My last post was an example of the In Medias Res posts I’m adding to the blog…another kind are Looking to the Shelves (LTTS)…for inspiration, help, guidance, explanations.
Today I’m turning to John Green’s Paper Towns, which is all about imagining ourselves, those around us, and our myths complexly.
For example, it is hard to imagine someone complexly when you try to make it match reality, and you don’t know what that reality is. It is hard to imagine someone complexly when they won’t let you see them complexly.
It is hard to imagine someone complexly when they don’t trust you enough to turn the wall they’ve built into a window.

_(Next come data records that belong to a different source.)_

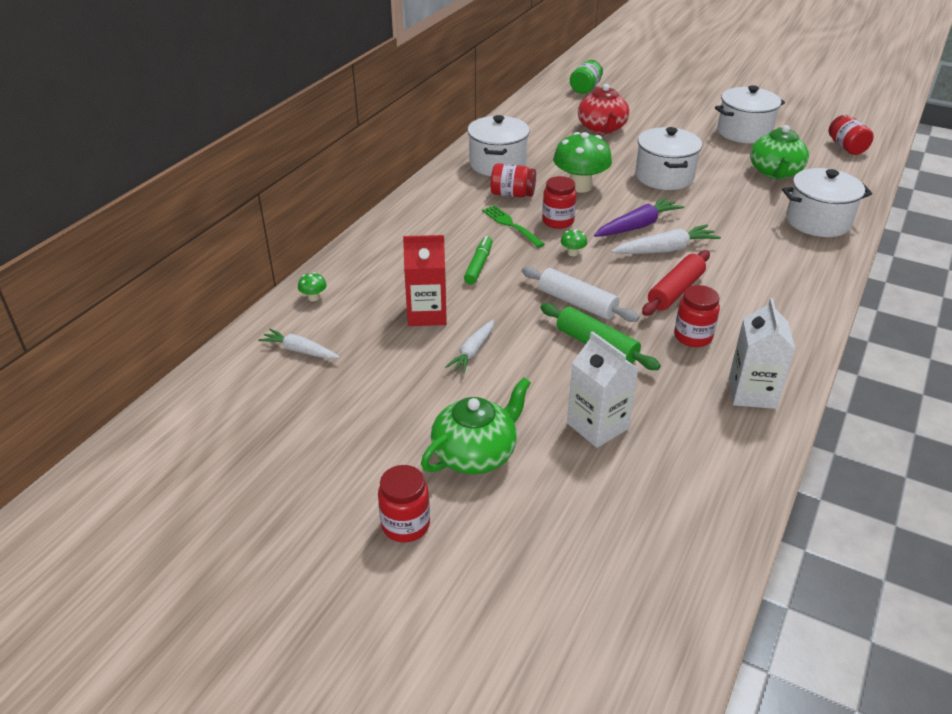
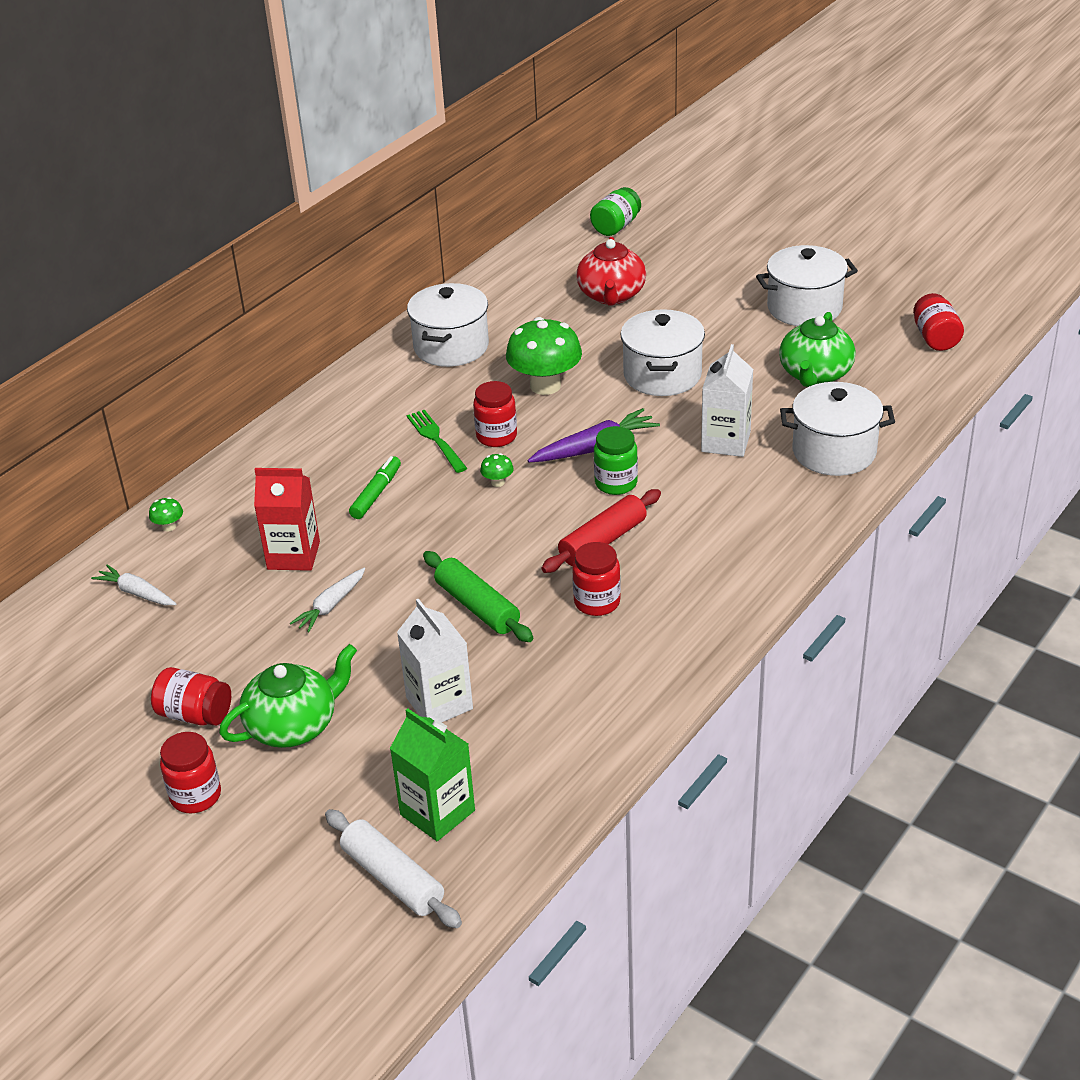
camera: 10 degrees right, 0 degrees up
red jar [491,163,536,198] -> red jar moved to [151,667,231,726]
white rolling pin [522,266,639,322] -> white rolling pin moved to [325,809,462,928]
white carrot [611,224,721,254] -> green jar [594,426,638,495]
white carton [729,298,795,409] -> white carton moved to [701,344,753,457]
none -> green carton [390,708,475,841]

And it is especially hard for the imaginer to imagine the person who built the wall complexly if she thought that the wall was already a window.
What I’m trying to get at is, how can I imagine someone complexly if I don’t know anything at all?
Or the better question: How can I reimagine someone to match the person they truly are, since I imagined them completely wrong in the first place?
And maybe my need to reimagine is because I wasn’t seeing them for who they truly were. Maybe I’m not allowing, as Radar says, to let that person be who they are.
But maybe my need to reimagine is because I never had the proper foundation in the first place.
It’s like, someone told me to make a sculpture. Fine. Give me clay. Or rock and a chisel.
Don’t give me a paintbrush, paints, and a canvas. Let me make the sculpture, not a painting of a sculpture.
Don’t force me to imagine something that will look like you, but inherently isn’t you.
Ce n’est pas une pipe, after all. (Wrong book…)
It is easy to forget how full the world is of people, full to bursting, and each of them imaginable and consistently misimagined.